Every few years a tropical cyclone – sometimes downgraded to a tropical storm – affects our weather for a few days, bringing incessant but unstormy warm rain. We’ve just had one, which brought a total of 254mm over 3 days.
Going out on Thursday – top photo – as the sun broke through just before sundown (the west being very much drier than we are), we could hear the stream in stereo, the various cascades thundering away. Here is the overflow of the Makou Dam, the two pipes carrying ten times the volume they normally do.
This is the emergency overflow of the Makou Dam, constructed after the 2000 cyclone somehow didn’t manage to destroy every dam in our valley, although each one of them overflowed over the main wall, causing some damage to the foundations of the walls as the water gathered momentum. This overflow only came into use, to the best of my knowledge, in January 2011 when we measured over 200mm overnight. (Obviously overflowing rain-meters made the figure a bit of a guess. But if I compare the level of the river in flood after my carefully monitored 90mm + 159mm over 2 days, then that figure makes sense. Or it might even have been more – some people claimed over 300mm fell that night. I slept through it and found a full gauge!) Be it as it may: the emergency overflow again came into use this week as the level of the dam rose by a good 20cm.

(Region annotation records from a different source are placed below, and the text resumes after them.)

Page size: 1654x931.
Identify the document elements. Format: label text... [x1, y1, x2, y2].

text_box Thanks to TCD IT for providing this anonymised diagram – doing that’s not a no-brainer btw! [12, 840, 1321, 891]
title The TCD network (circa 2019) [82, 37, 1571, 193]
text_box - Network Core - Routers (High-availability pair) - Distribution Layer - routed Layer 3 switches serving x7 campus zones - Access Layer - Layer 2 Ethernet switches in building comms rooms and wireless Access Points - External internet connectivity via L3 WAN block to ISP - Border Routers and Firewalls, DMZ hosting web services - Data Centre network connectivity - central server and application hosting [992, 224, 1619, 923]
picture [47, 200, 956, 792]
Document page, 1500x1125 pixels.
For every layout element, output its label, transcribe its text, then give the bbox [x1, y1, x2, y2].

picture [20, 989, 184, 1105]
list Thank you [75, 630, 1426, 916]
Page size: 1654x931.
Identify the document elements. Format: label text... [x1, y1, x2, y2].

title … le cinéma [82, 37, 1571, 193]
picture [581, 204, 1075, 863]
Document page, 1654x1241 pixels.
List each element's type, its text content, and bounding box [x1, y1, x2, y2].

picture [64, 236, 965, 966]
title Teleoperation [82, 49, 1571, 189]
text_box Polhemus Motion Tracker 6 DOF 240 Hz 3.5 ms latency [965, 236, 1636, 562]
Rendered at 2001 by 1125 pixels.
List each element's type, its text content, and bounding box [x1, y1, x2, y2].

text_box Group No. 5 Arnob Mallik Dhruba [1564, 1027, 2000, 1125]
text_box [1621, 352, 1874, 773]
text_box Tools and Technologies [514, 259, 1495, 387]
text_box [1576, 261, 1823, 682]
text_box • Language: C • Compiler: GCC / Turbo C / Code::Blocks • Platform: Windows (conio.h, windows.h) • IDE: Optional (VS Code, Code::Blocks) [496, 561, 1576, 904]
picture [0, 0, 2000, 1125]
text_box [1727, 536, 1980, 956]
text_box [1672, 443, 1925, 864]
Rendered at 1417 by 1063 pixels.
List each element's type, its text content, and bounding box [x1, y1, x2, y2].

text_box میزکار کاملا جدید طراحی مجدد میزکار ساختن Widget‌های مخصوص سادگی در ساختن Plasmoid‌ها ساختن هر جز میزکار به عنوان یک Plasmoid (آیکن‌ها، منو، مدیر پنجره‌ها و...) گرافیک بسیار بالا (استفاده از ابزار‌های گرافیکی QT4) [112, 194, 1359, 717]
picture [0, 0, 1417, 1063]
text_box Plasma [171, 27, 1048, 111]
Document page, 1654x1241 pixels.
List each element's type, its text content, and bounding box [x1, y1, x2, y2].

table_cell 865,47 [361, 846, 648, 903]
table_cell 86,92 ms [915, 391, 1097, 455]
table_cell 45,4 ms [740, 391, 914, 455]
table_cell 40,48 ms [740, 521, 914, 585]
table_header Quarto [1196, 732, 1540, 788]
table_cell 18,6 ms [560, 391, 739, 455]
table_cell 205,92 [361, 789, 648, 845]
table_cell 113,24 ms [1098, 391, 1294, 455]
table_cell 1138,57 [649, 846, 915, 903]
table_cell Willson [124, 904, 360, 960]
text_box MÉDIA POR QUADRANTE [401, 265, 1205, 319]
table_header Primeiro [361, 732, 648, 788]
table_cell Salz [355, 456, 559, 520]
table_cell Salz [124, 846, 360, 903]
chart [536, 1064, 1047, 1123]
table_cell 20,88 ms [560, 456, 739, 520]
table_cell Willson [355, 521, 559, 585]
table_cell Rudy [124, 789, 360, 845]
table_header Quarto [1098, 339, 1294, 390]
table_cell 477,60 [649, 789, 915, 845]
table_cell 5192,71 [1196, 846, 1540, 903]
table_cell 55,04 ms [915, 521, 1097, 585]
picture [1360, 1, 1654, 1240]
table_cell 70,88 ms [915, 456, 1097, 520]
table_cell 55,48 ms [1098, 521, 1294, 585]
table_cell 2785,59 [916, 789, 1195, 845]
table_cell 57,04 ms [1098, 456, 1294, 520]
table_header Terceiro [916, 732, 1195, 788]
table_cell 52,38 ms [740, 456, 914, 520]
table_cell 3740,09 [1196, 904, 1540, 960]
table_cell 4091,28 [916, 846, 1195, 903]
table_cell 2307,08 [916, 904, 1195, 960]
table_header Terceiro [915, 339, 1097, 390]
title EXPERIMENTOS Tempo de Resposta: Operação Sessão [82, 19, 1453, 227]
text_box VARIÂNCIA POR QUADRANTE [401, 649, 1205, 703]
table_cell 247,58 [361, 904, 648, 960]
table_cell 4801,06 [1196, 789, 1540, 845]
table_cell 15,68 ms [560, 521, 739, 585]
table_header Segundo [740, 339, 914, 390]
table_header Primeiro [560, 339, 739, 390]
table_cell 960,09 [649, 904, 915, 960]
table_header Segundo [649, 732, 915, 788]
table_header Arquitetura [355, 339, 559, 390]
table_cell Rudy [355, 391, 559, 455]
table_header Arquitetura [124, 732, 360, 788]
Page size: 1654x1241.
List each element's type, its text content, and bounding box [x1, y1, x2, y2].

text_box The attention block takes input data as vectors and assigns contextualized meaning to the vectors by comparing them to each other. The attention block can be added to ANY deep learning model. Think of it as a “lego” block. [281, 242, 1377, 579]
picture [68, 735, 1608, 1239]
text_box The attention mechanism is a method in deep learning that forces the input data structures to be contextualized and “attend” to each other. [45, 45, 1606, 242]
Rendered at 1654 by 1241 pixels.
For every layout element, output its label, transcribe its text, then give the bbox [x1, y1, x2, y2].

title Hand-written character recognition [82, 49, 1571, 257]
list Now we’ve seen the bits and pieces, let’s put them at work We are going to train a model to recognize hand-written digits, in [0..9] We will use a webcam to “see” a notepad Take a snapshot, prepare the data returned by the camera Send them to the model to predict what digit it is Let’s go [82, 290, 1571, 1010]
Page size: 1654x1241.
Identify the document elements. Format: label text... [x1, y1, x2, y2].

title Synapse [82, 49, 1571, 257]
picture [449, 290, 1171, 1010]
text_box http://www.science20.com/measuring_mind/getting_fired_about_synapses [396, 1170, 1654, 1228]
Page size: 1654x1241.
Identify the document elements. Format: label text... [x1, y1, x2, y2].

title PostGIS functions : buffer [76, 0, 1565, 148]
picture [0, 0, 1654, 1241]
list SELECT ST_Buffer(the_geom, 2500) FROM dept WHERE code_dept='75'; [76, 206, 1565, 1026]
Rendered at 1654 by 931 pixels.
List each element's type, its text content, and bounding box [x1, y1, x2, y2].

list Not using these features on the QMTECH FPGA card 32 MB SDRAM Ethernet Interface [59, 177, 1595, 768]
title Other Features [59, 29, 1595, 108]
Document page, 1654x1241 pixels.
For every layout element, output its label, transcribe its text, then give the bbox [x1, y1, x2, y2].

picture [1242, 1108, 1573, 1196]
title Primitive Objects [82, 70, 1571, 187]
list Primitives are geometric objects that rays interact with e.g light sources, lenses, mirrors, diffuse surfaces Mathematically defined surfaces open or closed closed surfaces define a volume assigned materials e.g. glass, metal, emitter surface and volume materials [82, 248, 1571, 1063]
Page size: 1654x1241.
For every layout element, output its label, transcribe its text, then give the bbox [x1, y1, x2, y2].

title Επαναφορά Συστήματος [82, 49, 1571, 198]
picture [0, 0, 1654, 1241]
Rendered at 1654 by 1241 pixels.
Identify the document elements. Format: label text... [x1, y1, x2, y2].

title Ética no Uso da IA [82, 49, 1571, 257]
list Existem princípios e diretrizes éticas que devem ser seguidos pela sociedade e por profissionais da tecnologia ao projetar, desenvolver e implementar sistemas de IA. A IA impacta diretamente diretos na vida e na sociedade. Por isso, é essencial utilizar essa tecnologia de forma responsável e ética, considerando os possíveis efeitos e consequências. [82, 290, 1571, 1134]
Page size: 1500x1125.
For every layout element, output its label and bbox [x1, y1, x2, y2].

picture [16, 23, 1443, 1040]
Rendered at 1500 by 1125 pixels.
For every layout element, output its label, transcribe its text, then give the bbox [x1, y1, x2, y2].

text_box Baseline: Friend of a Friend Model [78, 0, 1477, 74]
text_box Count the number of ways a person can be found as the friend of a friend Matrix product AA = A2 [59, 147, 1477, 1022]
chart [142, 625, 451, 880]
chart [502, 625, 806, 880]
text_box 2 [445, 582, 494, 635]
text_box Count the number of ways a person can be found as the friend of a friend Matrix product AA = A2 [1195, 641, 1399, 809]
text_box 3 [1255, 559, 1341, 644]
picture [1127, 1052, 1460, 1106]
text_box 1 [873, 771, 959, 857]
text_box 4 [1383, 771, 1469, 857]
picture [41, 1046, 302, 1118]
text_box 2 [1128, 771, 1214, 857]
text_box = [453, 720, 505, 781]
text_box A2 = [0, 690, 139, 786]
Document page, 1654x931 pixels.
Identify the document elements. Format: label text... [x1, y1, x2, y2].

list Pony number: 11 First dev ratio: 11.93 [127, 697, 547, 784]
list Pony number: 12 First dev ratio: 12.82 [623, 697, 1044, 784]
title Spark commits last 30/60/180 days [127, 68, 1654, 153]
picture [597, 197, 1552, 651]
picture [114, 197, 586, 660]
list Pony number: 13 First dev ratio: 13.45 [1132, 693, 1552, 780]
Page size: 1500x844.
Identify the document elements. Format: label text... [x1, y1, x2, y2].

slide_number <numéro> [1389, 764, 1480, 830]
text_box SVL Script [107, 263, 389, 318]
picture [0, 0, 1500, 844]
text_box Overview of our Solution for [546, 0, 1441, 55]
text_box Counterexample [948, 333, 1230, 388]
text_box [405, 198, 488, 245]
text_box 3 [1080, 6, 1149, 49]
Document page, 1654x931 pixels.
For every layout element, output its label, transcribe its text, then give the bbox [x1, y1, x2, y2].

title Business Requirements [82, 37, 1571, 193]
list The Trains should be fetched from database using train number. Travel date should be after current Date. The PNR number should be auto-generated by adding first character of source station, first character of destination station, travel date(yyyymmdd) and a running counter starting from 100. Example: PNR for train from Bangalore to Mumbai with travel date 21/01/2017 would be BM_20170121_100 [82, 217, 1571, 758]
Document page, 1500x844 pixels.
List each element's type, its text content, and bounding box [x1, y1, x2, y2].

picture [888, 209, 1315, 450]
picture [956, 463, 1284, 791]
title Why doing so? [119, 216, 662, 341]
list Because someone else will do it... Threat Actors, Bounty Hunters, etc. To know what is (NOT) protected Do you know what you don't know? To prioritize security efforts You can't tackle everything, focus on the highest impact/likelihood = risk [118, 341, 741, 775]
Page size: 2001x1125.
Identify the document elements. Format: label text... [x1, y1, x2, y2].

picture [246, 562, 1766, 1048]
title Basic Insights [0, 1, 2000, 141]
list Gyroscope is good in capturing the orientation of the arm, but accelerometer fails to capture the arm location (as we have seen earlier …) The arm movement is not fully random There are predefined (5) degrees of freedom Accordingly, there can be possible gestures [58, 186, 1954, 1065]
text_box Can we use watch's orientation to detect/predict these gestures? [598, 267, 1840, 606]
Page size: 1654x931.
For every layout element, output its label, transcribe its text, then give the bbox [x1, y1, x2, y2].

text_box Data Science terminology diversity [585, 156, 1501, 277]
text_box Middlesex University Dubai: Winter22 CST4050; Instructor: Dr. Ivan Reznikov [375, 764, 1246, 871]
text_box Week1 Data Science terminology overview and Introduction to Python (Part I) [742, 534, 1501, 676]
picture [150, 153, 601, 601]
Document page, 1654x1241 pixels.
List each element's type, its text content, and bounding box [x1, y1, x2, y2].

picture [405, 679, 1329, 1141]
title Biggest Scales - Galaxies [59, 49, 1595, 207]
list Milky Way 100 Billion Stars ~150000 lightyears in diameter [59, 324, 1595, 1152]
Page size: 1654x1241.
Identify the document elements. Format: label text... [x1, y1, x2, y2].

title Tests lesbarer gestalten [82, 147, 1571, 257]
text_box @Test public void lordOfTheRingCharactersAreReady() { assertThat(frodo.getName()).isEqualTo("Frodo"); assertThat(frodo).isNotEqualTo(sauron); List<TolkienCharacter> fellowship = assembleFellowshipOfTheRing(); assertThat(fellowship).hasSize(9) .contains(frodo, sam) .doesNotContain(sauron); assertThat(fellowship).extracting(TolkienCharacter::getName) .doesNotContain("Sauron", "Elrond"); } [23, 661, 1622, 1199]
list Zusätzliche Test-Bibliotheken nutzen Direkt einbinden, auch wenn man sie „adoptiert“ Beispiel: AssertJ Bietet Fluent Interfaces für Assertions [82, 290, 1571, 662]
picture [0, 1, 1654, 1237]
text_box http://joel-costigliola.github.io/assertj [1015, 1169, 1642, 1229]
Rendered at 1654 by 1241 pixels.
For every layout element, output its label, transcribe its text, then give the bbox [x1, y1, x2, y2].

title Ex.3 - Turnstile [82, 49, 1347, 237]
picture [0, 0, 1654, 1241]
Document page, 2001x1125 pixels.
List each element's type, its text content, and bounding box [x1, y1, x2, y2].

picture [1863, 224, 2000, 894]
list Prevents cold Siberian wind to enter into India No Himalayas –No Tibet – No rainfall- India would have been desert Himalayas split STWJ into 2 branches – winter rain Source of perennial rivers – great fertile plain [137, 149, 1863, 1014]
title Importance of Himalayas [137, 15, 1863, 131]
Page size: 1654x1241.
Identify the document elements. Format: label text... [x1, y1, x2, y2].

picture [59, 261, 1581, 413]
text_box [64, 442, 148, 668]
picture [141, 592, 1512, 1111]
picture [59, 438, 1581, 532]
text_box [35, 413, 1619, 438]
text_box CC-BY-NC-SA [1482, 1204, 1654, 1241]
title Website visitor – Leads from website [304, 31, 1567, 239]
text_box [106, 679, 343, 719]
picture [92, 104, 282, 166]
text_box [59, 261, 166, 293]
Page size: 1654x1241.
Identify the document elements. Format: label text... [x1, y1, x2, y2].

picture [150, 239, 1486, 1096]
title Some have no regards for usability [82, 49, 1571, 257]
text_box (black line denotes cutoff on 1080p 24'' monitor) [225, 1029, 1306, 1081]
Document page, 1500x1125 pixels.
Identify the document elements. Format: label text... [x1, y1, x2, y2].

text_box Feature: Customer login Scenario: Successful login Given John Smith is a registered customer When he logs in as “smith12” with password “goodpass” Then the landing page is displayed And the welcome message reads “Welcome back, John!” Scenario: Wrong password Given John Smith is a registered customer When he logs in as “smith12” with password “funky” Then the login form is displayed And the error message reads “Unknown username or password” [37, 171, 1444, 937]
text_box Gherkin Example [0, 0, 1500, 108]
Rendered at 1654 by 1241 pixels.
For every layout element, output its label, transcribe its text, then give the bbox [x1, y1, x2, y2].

This week’s storm dropped about 240mm during its most intense 36 hours. (That is 9.5 inches) In 2000, following on what was already obviously going to be a 70-year record rainfall, we measured 625mm (25 in.) in 36 hours. I remember saying to my father as we watched the rain falling in sheets and the water lapping the top of the dam wall: “I always feared loosing the farm to fire. I never expected it would be water.” Luckily my fears were unfounded…
Somewhere in the above photo is the spot where ‘Cascade Rose’ germinated and from where I removed it a few weeks before last year’s heavy rains – read more about it here.
Photos are stolen during a week like the past one – and the perfect shot I’d love to take of the blue hydrangeas in the cutting through the poplars that mark the furthest part of the Beech Borders axis, is yet to be taken. But I will share nevertheless.
Their blue is as glorious as the agapanthus I wrote off in my previous post – work and the weather has precluded a return to that stand, but below are my own examples along Alfred’s Arches, photographed on Saturday in lovely full sun.
And today – Sunday – I discovered two growing wild in – wait for it – a boggy area. Which I guess goes to answer the question raised by my previous post: yes, this agapanthus does like to have wettish feet! Here they are against a backdrop of Swamp Cypresses, photographed with my cell phone which as usual appears to have had a well-pawed lens
The hydrangeas benefitted from the sun on Saturday afternoon’s walk – here are two more shots, taken in The Avenue in the Arboretum:
The water again featured heavily on that walk, and as I was about to take this shot, Abigail came dashing across. I rather like her hasty exit stage left…
Rather lovely I think. But the last two shots for today I took up the hill at my neighbour’s house- way beyond the highest point you can see on the first photo, but the gum tree plantation belongs to her. Her meadow is rich with flowers at present.
And on the other side of the house she has a stupendous view across to the Iron Crown, the highest point in Limpopo. A wonderful place for sundowners… Slightly to the right of the peak and just to the right of the tree jutting out in the middle horizon, you can see our lovely village of Haenertsburg nestling in its pristine grasslands. But the Haenertsburg Grasslands deserve a post of their own!
We don’t get rain in that quantity. My first thought was uh oh, your dams. Looks like they must be pretty well made.
It’s a lot of water! I’m glad there is no much damage!
Your hydrangeas are spectacular, Jack! Especially in masses!
Your hydrangeas look even more glorious than usual; I guess they really liked all that water!